Nevertheless, a dangerous security dilemma descended upon Chinese-Indian relations, but this disturbing dynamic is now in the process of finally being reversed following their latest consensual agreement to mutually disengage their military forces from the disputed frontier. Few folks expected this to happen, though so too did few expect the latest phase of the Ukrainian Conflict to break out either, and it was precisely that game-changing event that in hindsight resulted in this outcome.
To explain, Indian decisionmakers and strategists saw how maliciously their newfound American partner divided and ruled Russia and Ukraine in order to provoke a major conflict for the purpose of delaying the decline of its unipolar hegemony. They rightly assessed that it was attempting to replicate that exact same scheme with respect to Chinese-Indian relations. As a first step to that end, the US pressured India to condemn and sanction Russia contrary to its partner’s interests, yet Delhi proudly refused to do so.
Instead, India doubled down on its principled neutrality towards the Ukrainian Conflict, which showcased its hard-earned strategic autonomy. Chinese decisionmakers and strategists were impressed by this since it clarified their neighbor’s truly multipolar intentions. Far from being an American proxy for “containing” their country like some previously suspected, India defied its newfound partner in ways that provoked its wrath but inspired greater global confidence in its policymaking independence.

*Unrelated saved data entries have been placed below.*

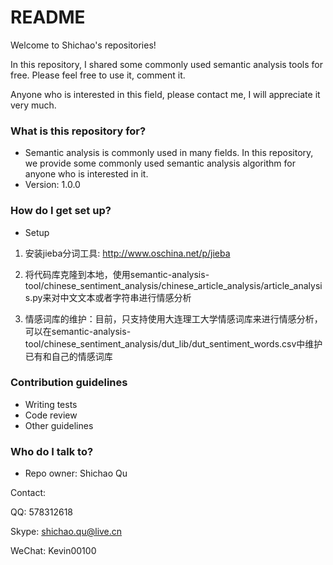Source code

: # README #

Welcome to Shichao's repositories!

In this repository, I shared some commonly used semantic analysis tools for free. Please feel free to use it, comment it.

Anyone who is interested in this field, please contact me, I will appreciate it very much.

### What is this repository for? ###

* Semantic analysis is commonly used in many fields. In this repository, we provide some commonly used semantic analysis algorithm for anyone who is interested in it. 
* Version: 1.0.0

### How do I get set up? ###

* Setup

1. 安装jieba分词工具: http://www.oschina.net/p/jieba

2. 将代码库克隆到本地，使用semantic-analysis-tool/chinese_sentiment_analysis/chinese_article_analysis/article_analysis.py来对中文文本或者字符串进行情感分析

3. 情感词库的维护：目前，只支持使用大连理工大学情感词库来进行情感分析，可以在semantic-analysis-tool/chinese_sentiment_analysis/dut_lib/dut_sentiment_words.csv中维护已有和自己的情感词库

### Contribution guidelines ###

* Writing tests
* Code review
* Other guidelines

### Who do I talk to? ###

* Repo owner: Shichao Qu

Contact:

QQ:       578312618

Skype:    shichao.qu@live.cn

WeChat:   Kevin00100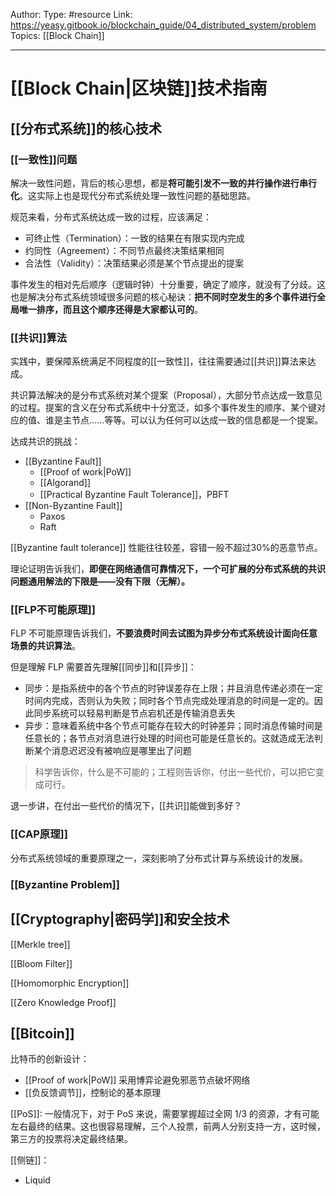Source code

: Author:
Type: #resource
Link: <https://yeasy.gitbook.io/blockchain_guide/04_distributed_system/problem>
Topics: [[Block Chain]]

---

# [[Block Chain|区块链]]技术指南

## [[分布式系统]]的核心技术

### [[一致性]]问题

解决一致性问题，背后的核心思想，都是**将可能引发不一致的并行操作进行串行化**。这实际上也是现代分布式系统处理一致性问题的基础思路。

规范来看，分布式系统达成一致的过程，应该满足：

- 可终止性（Termination）：一致的结果在有限实现内完成
- 约同性（Agreement）：不同节点最终决策结果相同
- 合法性（Validity）：决策结果必须是某个节点提出的提案

事件发生的相对先后顺序（逻辑时钟）十分重要，确定了顺序，就没有了分歧。这也是解决分布式系统领域很多问题的核心秘诀：**把不同时空发生的多个事件进行全局唯一排序，而且这个顺序还得是大家都认可的**。

### [[共识]]算法

实践中，要保障系统满足不同程度的[[一致性]]，往往需要通过[[共识]]算法来达成。

共识算法解决的是分布式系统对某个提案（Proposal），大部分节点达成一致意见的过程。提案的含义在分布式系统中十分宽泛，如多个事件发生的顺序、某个键对应的值、谁是主节点……等等。可以认为任何可以达成一致的信息都是一个提案。

达成共识的挑战：

- [[Byzantine Fault]]
  - [[Proof of work|PoW]]
  - [[Algorand]]
  - [[Practical Byzantine Fault Tolerance]]，PBFT
- [[Non-Byzantine Fault]]
  - Paxos
  - Raft

[[Byzantine fault tolerance]] 性能往往较差，容错一般不超过30%的恶意节点。

理论证明告诉我们，**即便在网络通信可靠情况下，一个可扩展的分布式系统的共识问题通用解法的下限是——没有下限（无解）。**

### [[FLP不可能原理]]

FLP 不可能原理告诉我们，**不要浪费时间去试图为异步分布式系统设计面向任意场景的共识算法**。

但是理解 FLP 需要首先理解[[同步]]和[[异步]]：

- 同步：是指系统中的各个节点的时钟误差存在上限；并且消息传递必须在一定时间内完成，否则认为失败；同时各个节点完成处理消息的时间是一定的。因此同步系统可以轻易判断是节点宕机还是传输消息丢失
- 异步：意味着系统中各个节点可能存在较大的时钟差异；同时消息传输时间是任意长的；各节点对消息进行处理的时间也可能是任意长的。这就造成无法判断某个消息迟迟没有被响应是哪里出了问题

> 科学告诉你，什么是不可能的；工程则告诉你，付出一些代价，可以把它变成可行。

退一步讲，在付出一些代价的情况下，[[共识]]能做到多好？

### [[CAP原理]]

分布式系统领域的重要原理之一，深刻影响了分布式计算与系统设计的发展。

### [[Byzantine Problem]]

## [[Cryptography|密码学]]和安全技术

[[Merkle tree]]

[[Bloom Filter]]

[[Homomorphic Encryption]]

[[Zero Knowledge Proof]]


## [[Bitcoin]]

比特币的创新设计：

- [[Proof of work|PoW]] 采用博弈论避免邪恶节点破坏网络
- [[负反馈调节]]，控制论的基本原理

[[PoS]]: 一般情况下，对于 PoS 来说，需要掌握超过全网 1/3 的资源，才有可能左右最终的结果。这也很容易理解，三个人投票，前两人分别支持一方，这时候，第三方的投票将决定最终结果。

[[侧链]]： 
- Liquid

The eventual outcome was that China and India came to have a better understanding of their counterpart’s grand strategic intentions, which ultimately dispelled prior suspicions and thus paved the path for them to consensually agree to mutually disengage their military forces from the disputed frontier. Both major countries clearly realized that they must take action to avoid inadvertently escalating the security dilemma that disastrously risked replicating the Russian-Ukrainian scenario.
While their border disputes have yet to be resolved, the latest development is still a very positive milestone in not just their bilateral relations, but also the global systemic transition to multipolarity as well as their shared goal of jointly pioneering the Asian Century. It also restores the trust that’s required to once again explore a peaceful political solution to these sensitive issues. Just as significantly, the latest military consensus shows that even the most dangerous security dilemmas aren’t insurmountable.